На палубе это сообщение встретили возгласами одобрения. Обосновывая свой выбор на страницах дневника, Скотт со временем писал: «Уже первый взгляд, как я и надеялся, открыл нам идеальные места для зимовки. Каменная порода состояла здесь преимущественно из очень выветренного вулканического конгломерата с оливином, от чего образовалось множество грубого песка. Для дома же мы избрали местность, обращенную спереди на северо-запад и защищенную сзади многими холмами.

Эта местность, кажется, вбирает в себя все выгоды (которые я со временем опишу) для пребывания здесь зимой, и мы решили, что наконец-то дождались благоприятного перелома. Самое приятное то, что можно будет, очевидно, в ближайшее время наладить сообщение с мысом Эрмитедж. После стольких дней невзгод счастье улыбнулось нам; в течение целых суток стоял штиль при ярком солнце…»

Пока капитан и его спутники осматривали мыс, определяя место для экспедиционного дома и хозяйственных построек, первый помощник командира судна лейтенант Кемпбелл организовал выгрузку на лед первых двух мотосаней, которые тут же приказал готовить к перевозкам грузов от причала до базы. И вскоре они действительно заработали: их водители, Дей и Нельсон, настолько освоили технику, что создавалось впечатление, будто они проработали на ней половину своей жизни.

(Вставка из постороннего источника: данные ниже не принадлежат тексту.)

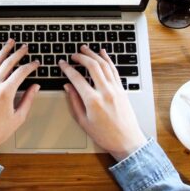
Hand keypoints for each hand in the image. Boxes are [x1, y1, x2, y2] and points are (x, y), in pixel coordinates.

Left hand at [0, 39, 39, 156]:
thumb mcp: (18, 117)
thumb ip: (28, 99)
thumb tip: (35, 87)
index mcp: (6, 93)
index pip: (21, 73)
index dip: (31, 66)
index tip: (36, 63)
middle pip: (8, 63)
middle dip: (18, 53)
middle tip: (25, 48)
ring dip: (3, 50)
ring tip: (10, 42)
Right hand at [59, 45, 146, 160]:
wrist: (127, 141)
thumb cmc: (105, 135)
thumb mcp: (83, 121)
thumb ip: (74, 101)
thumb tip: (67, 86)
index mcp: (93, 101)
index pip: (76, 78)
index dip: (67, 69)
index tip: (62, 64)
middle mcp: (105, 92)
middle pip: (92, 66)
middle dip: (81, 57)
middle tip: (73, 55)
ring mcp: (116, 89)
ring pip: (104, 65)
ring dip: (94, 54)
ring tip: (85, 49)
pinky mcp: (122, 89)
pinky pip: (114, 70)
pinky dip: (108, 59)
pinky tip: (103, 53)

Тем временем команда судна спустила на лед все семнадцать пони, устроив им коновязь прямо на льду, но у самого берега. Затем неподалеку организовали привязь для собак, причем устроили её таким образом, что все они оказались привязанными к длинной, прикрепленной к специальным кольям цепи, которая пролегла по прибрежному песку. Ощутив под ногами твердую землю и снег, животные как-то сразу же приободрились, ожили и даже стали проявлять свой норов.

К концу дня Скотт придирчиво осмотрел уже подготовленную для закладки дома местность и большой зеленый шатер, в котором должны были жить теперь строители и те, кто ухаживал за животными. Никаких особых замечаний у него не возникло: люди работали старательно, материалы оказались вполне пригодными к использованию, да и погода пока еще оставалась милостивой.

Несколько последующих дней все без исключения полярники и члены корабельной команды трудились от рассвета до заката: выгружали припасы и перевозили их на базы; собирали большой бревенчатый дом, обустраивали основной склад экспедиции.

Но даже события этих благополучных дней напомнили Скотту, что он – в Антарктике и что каждый проведенный здесь день становится еще одним днем борьбы за выживание. Случилось так, что две эскимосские собаки были временно привязаны неподалеку от корабля, почти у края ледового поля. Как только они оказались там, у носа судна появилась стая агрессивно настроенных дельфинов-косаток.

Поначалу Скотт не связывал их появление с присутствием здесь собак и даже позвал кинооператора Понтинга, чтобы тот спустился с судна и заснял игры приблизившихся хищников. Истинные же намерения косаток раскрылись лишь тогда, когда, поняв, что у края ледяного барьера лаек им не достать, косатки нырнули под ледовое поле, а еще через минуту огромный пласт льдины всколыхнулся и буквально взорвался на глазах у полярников. Но и этого хищникам показалось мало.

Чтобы расширить трещины, косатки одна за другой подныривали под лед и мощными спинными ударами пытались окончательно разрушить льдины. И только чудом можно объяснить то, что Герберт Понтинг сумел устоять на ногах и спастись бегством и что трещины прошли рядом с привязью собак, а не под ней. Что же касается хищников, то, убедившись, что ни человека, ни собак в пробитой ими полынье не оказалось, они сразу потеряли к происходящему всякий интерес и, к счастью полярников и их лаек, убрались восвояси.